PayPal may have also become a force in the banking business itself. Its digital wallet, Venmo, has risen to over 40 million accounts as of the first quarter. Venmo also registered a 73% increase on payments on its platform. This compares well to Bank of America (NYSE:BAC) with 37 million digital accounts and Wells Fargo (NYSE:WFC) who with 29.8 million digital users. PYPL lags only JPMorgan Chase (NYSE:JPM), which claims 51 million active accounts.

A Closer Look at PayPal Stock

Given this increase, I see ample room for growth for all major players involved. The predicted profit increases in PayPal stock represents the growth well. Analysts expect earnings increases to come in at 23.1% this year and 17.8% next year.

This has also brought somewhat higher price-to-earnings (PE) ratios across the industry. PayPal’s forward PE now stands at 32.1. While not cheap, that appears inexpensive compared to SQ stock and its 59.3 forward PE ratio. Moreover, the multiples of Visa and Mastercard are somewhat lower, but not by much.

But here’s the thing.

In this sector, multiples tend to rise with rates of profit growth. Square supports a significantly higher PE ratio. However, Wall Street believe SQ’s profits will rise by 59.6% this year and 49.3% the next.

In 2020, Square’s profits will grow at about 2.5 times PayPal’s earnings this year. Next year, Square will roughly triple PayPal’s growth rate. Given this differential, I see a case for buying SQ when its forward multiple comes in a less than double PayPal’s PE ratio.

Conversely, investors can pay about 26.4 times forward earnings for Visa. Following what looks like an industry trend, that will buy investors lower but still impressive growth rates. Analysts expect Visa will see a 16.5% earnings increase this year and a 15.6% rate in 2020.

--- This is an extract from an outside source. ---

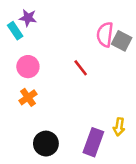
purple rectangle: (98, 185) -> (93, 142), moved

Moreover, PYPL has risen more than 46% from its December low. This comes in substantially higher than the 33%-plus growth in SQ over the same period. Given this rapid rise, I cannot rule out a short-term correction.

What should investors do?

PayPal stock will remain a growth equity for years to come, but it may not outperform a key peer. PYPL trades near record highs. Its massive profit increase justifies its PE ratio in the low 30s. However, one cannot ignore Square stock, which offers almost triple the growth at less than double the valuation.

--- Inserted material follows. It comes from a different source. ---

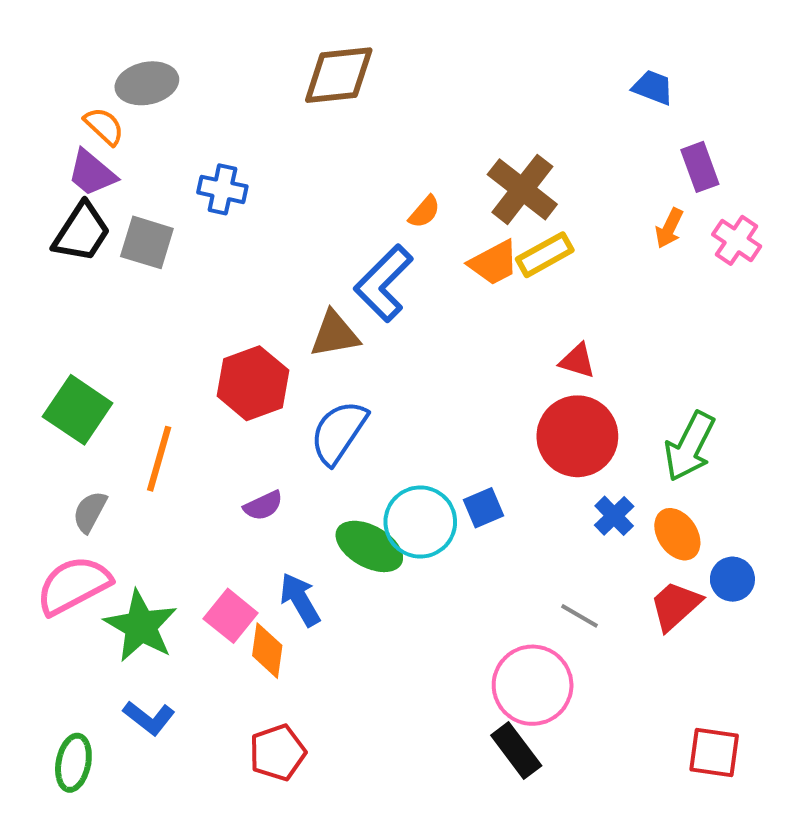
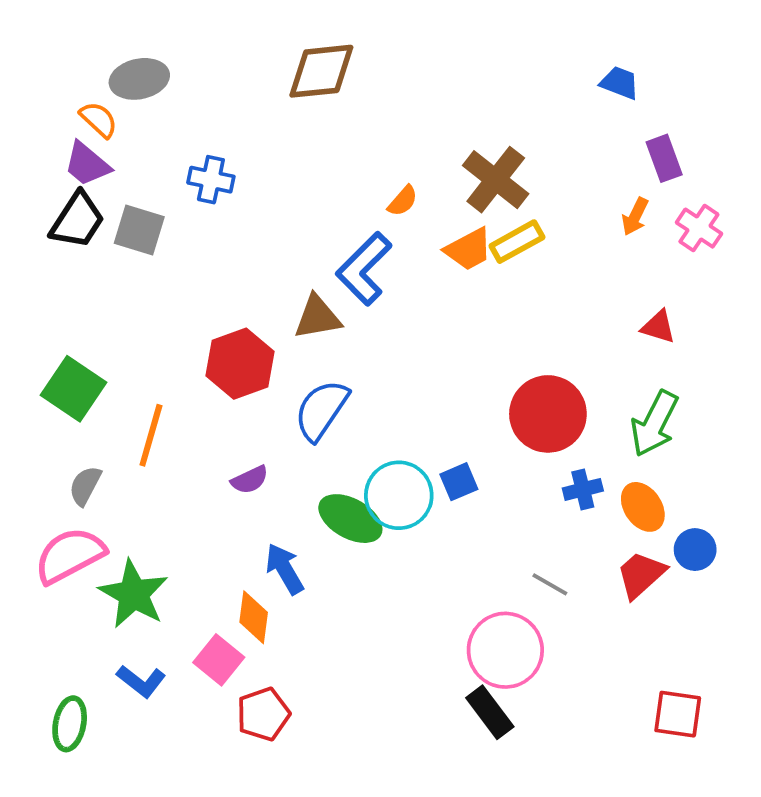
red triangle: (577, 361) -> (658, 327), moved
blue cross: (614, 516) -> (583, 489), turned 30
pink square: (231, 616) -> (219, 660), moved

Again, I do not think this negates the bull thesis in PayPal stock. I also believe payment stocks will generally continue to rise long-term. In my view, it comes down to risk tolerance. Investors more comfortable with lower multiples should consider PayPal or maybe Visa. However, for those who will willingly pay a higher PE for more elevated growth levels, Square stock might make a better choice.